Repeat the records from the line with "Follow every image" up to and including the line with "0.000257, 0.713195, -0.477006]]", changing "distortion parameters" to "distortion coefficients" and keeping everything else the same. Leave the pictures out of your answer.

BEGIN EXTRACTED RECORDS

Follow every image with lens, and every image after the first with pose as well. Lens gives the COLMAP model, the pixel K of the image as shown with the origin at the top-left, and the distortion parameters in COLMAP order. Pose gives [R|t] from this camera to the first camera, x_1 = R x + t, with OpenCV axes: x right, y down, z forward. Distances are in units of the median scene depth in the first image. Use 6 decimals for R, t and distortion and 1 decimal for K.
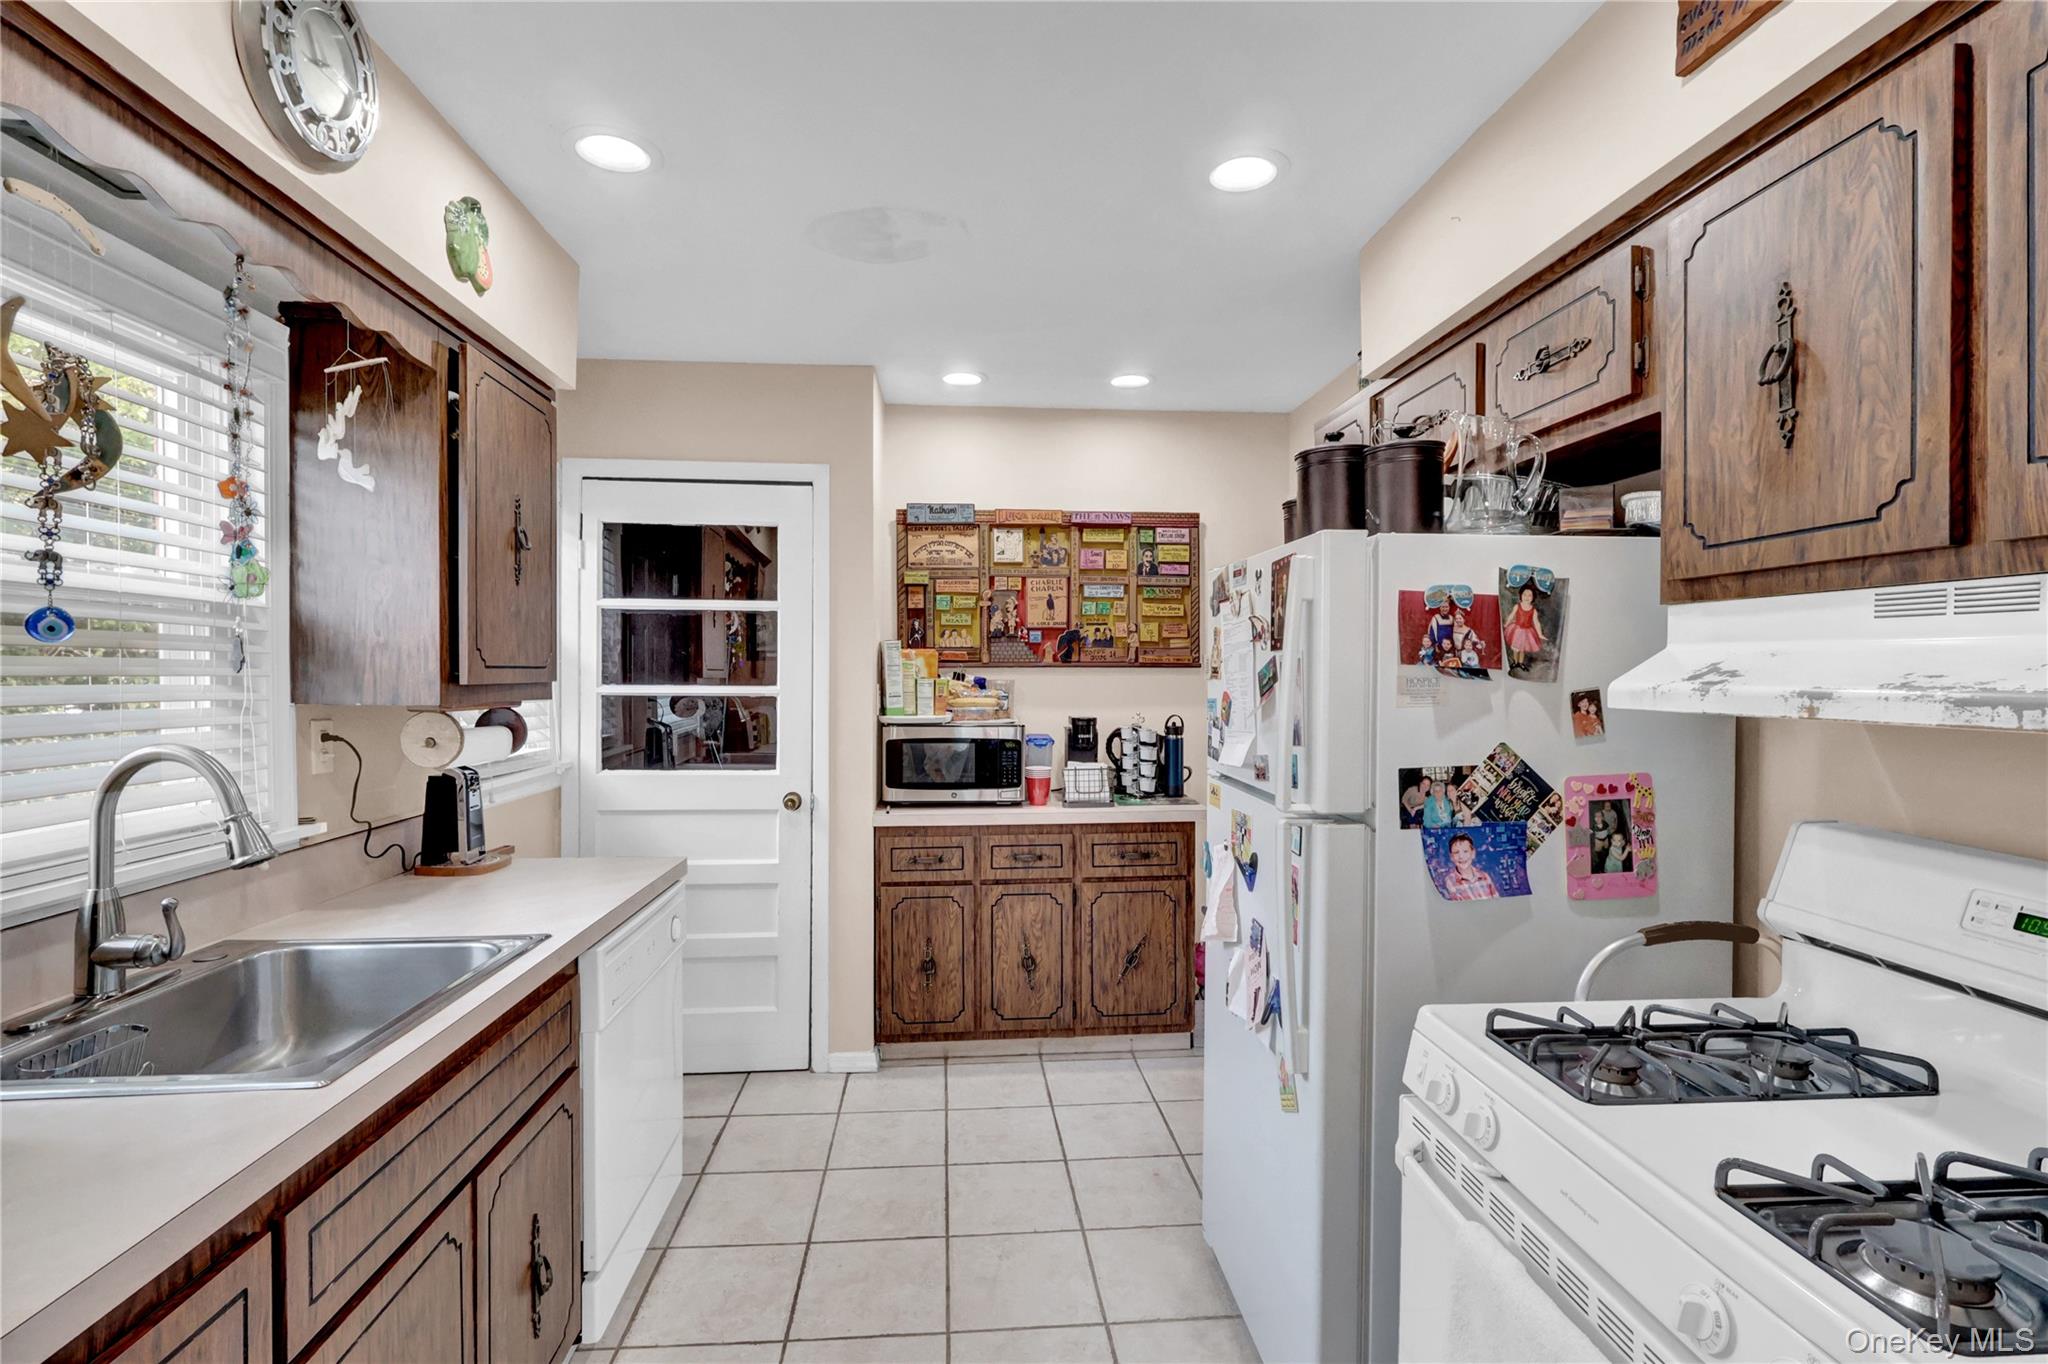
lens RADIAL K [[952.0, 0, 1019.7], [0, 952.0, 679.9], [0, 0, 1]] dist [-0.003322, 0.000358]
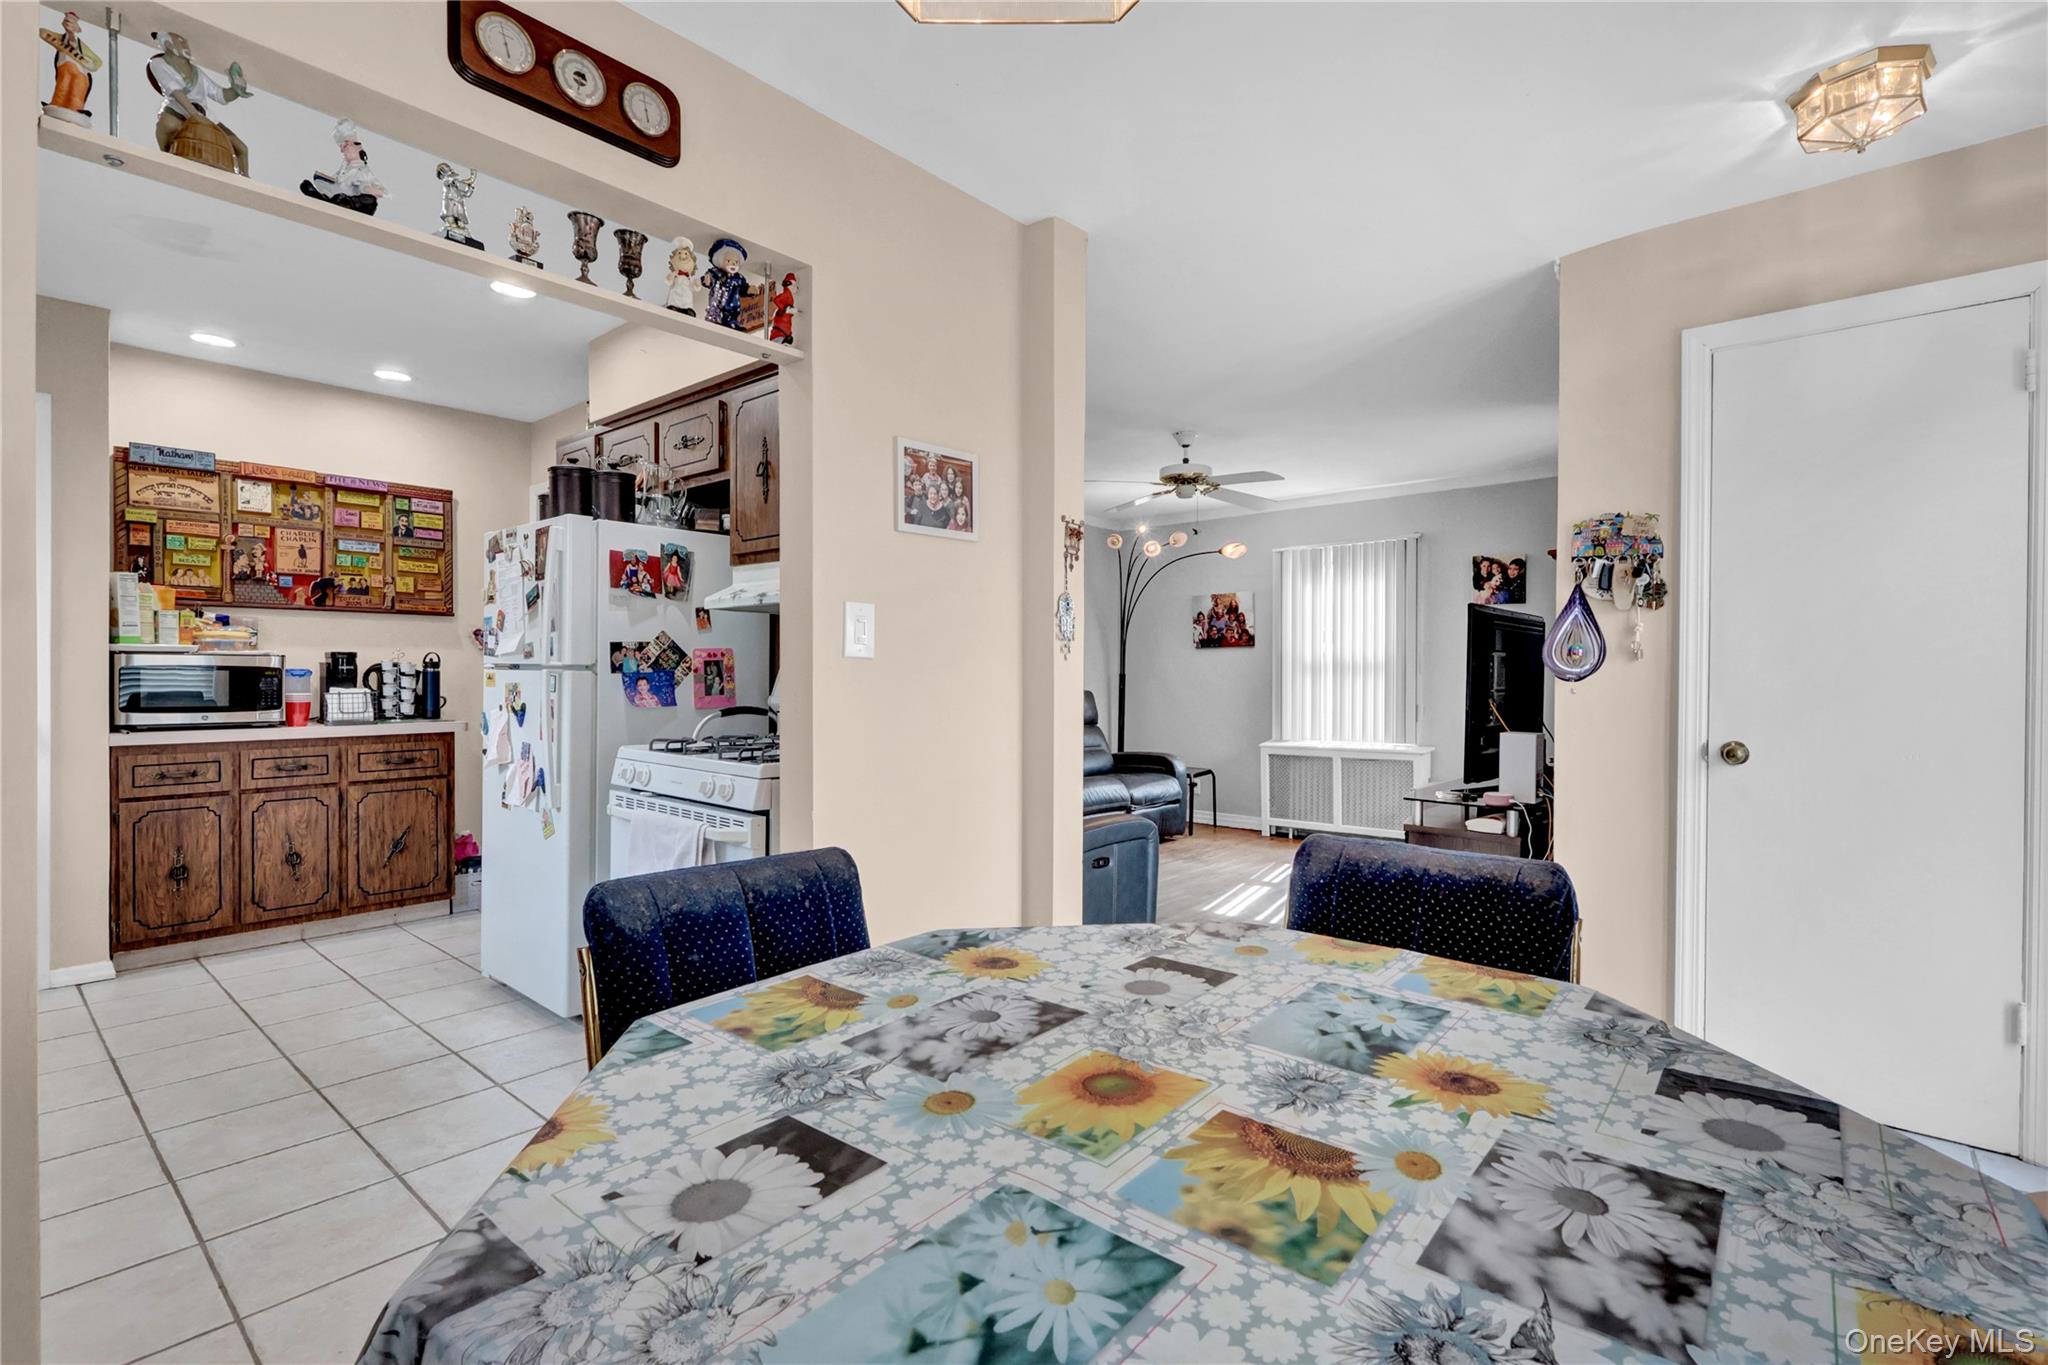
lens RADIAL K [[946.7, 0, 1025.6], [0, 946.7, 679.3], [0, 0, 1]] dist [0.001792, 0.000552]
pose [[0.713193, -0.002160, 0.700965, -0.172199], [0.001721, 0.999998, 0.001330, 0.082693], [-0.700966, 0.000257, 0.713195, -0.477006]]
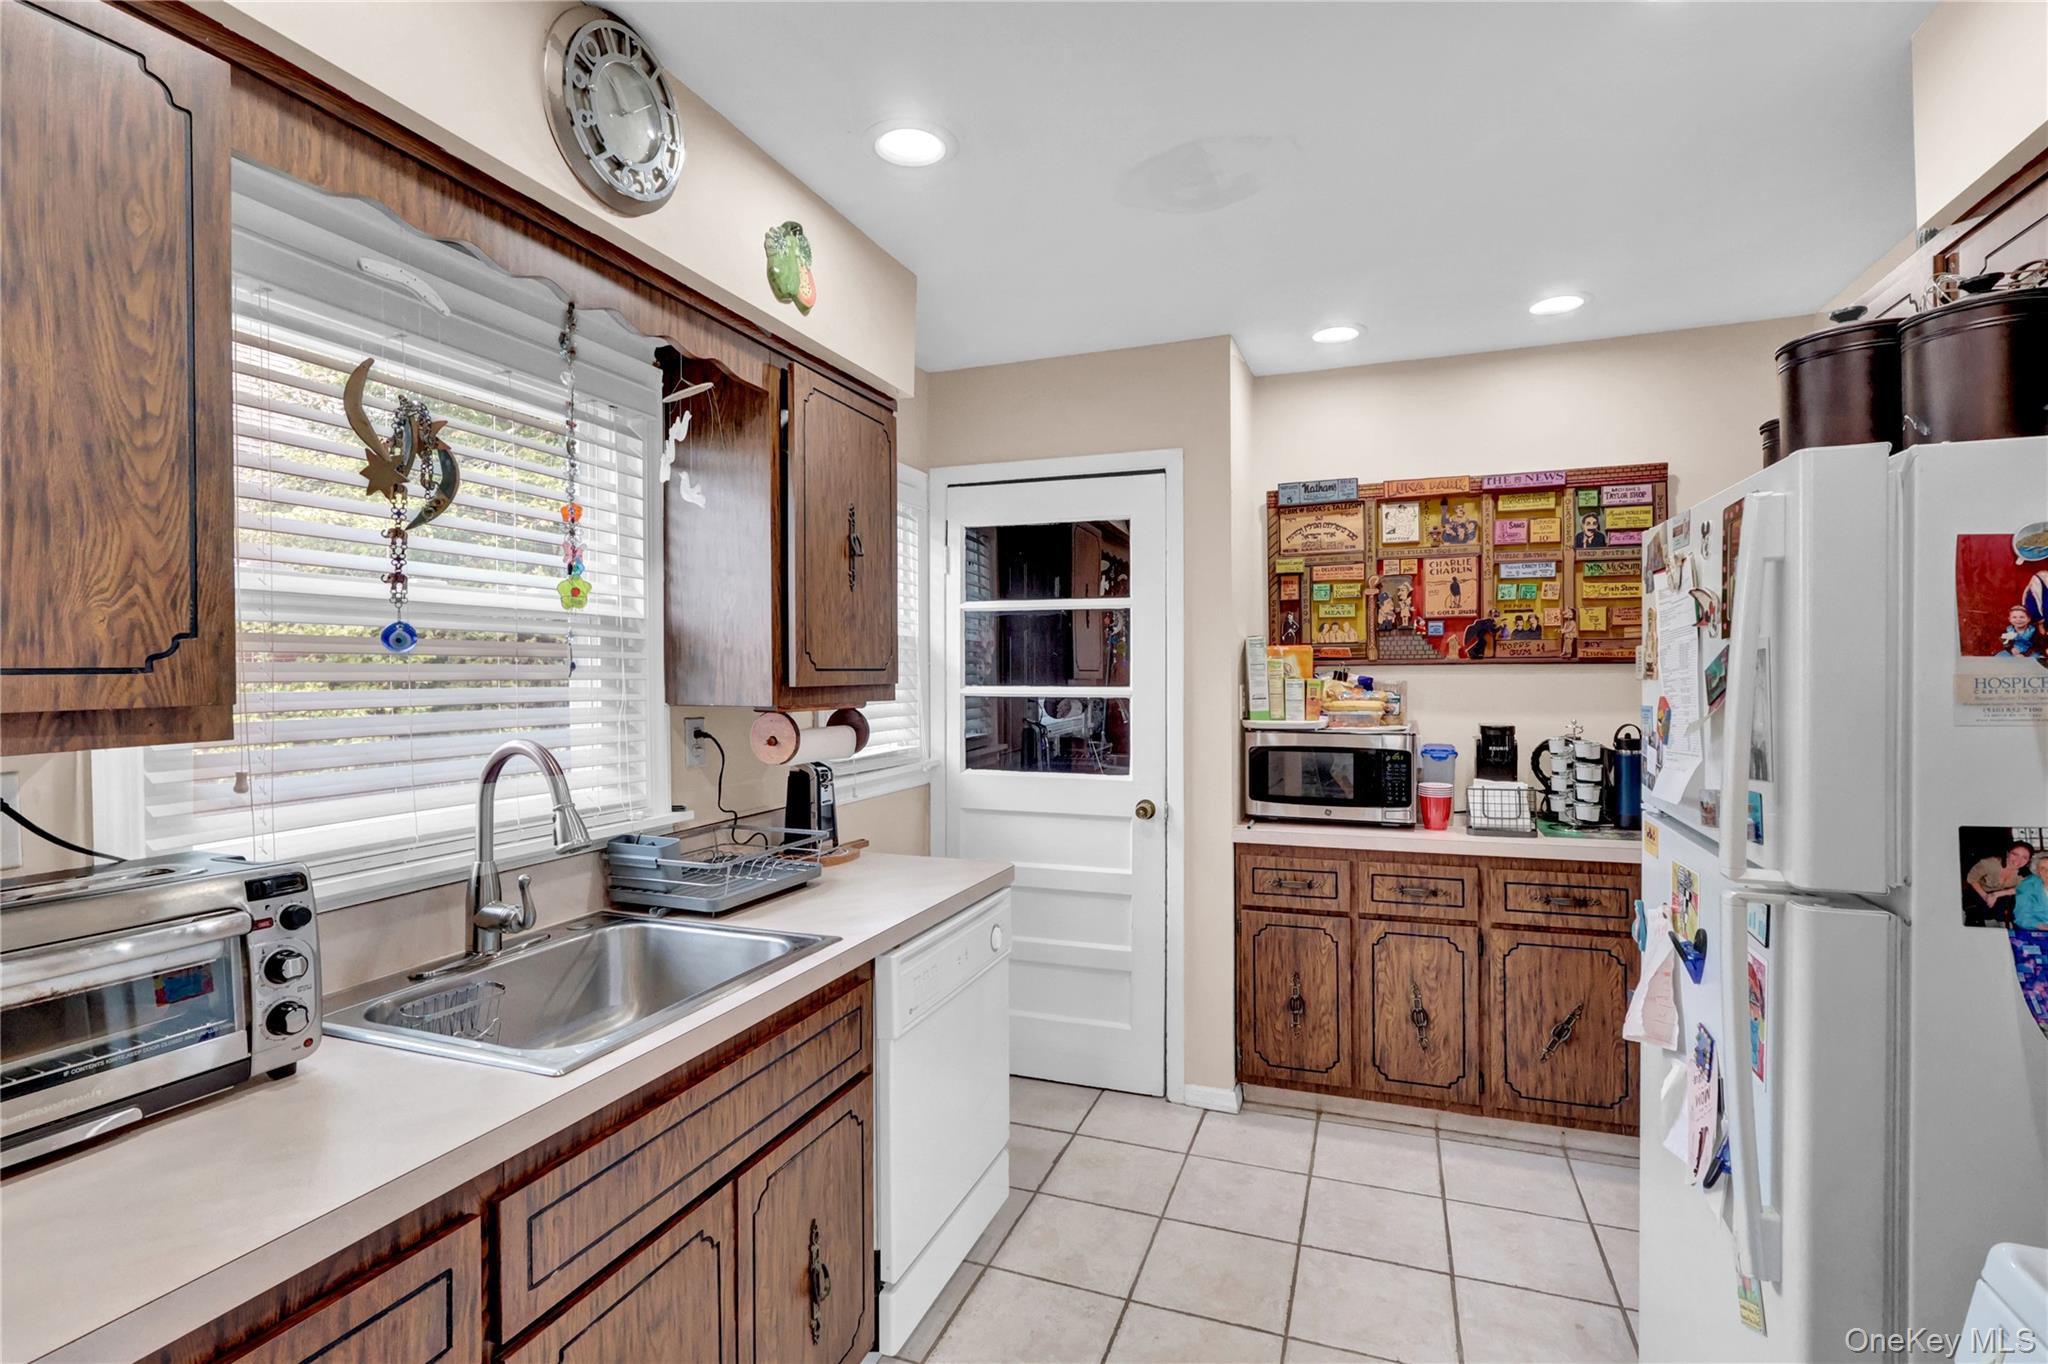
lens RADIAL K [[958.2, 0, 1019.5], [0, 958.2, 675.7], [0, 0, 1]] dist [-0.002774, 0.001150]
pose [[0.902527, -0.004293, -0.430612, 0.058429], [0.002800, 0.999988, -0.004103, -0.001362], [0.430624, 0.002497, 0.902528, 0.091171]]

END EXTRACTED RECORDS
BEGIN EXTRACTED RECORDS

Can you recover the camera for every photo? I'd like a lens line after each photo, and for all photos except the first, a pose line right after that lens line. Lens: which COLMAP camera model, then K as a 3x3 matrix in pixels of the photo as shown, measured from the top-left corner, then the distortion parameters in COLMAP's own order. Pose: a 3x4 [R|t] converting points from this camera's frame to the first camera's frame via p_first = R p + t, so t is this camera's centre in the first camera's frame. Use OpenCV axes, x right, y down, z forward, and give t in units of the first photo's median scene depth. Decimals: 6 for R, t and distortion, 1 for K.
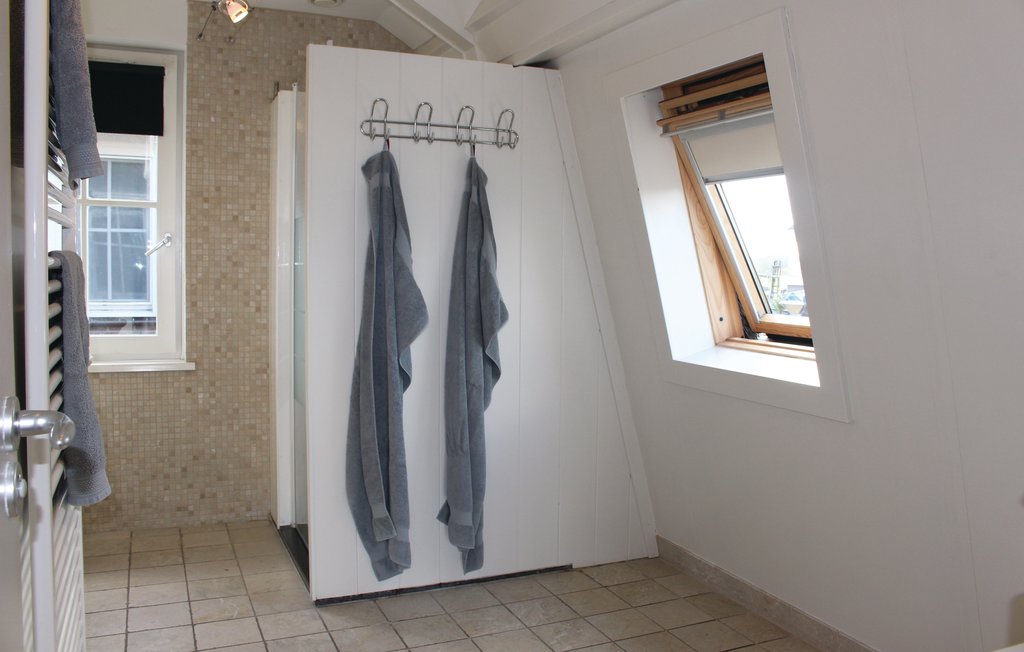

END EXTRACTED RECORDS

• RESPONSE BELOW
Follow every image with lens, and every image after the first with pose as well. Lens gives the COLMAP model, the pixel K of the image as shown with the origin at the top-left, and the distortion coefficients in COLMAP order. Pose gives [R|t] from this camera to the first camera, x_1 = R x + t, with OpenCV axes: x right, y down, z forward. Distances are in units of the median scene depth in the first image. Use 6 decimals for R, t and distortion and 1 decimal for K.
lens RADIAL K [[952.0, 0, 1019.7], [0, 952.0, 679.9], [0, 0, 1]] dist [-0.003322, 0.000358]
lens RADIAL K [[946.7, 0, 1025.6], [0, 946.7, 679.3], [0, 0, 1]] dist [0.001792, 0.000552]
pose [[0.713193, -0.002160, 0.700965, -0.172199], [0.001721, 0.999998, 0.001330, 0.082693], [-0.700966, 0.000257, 0.713195, -0.477006]]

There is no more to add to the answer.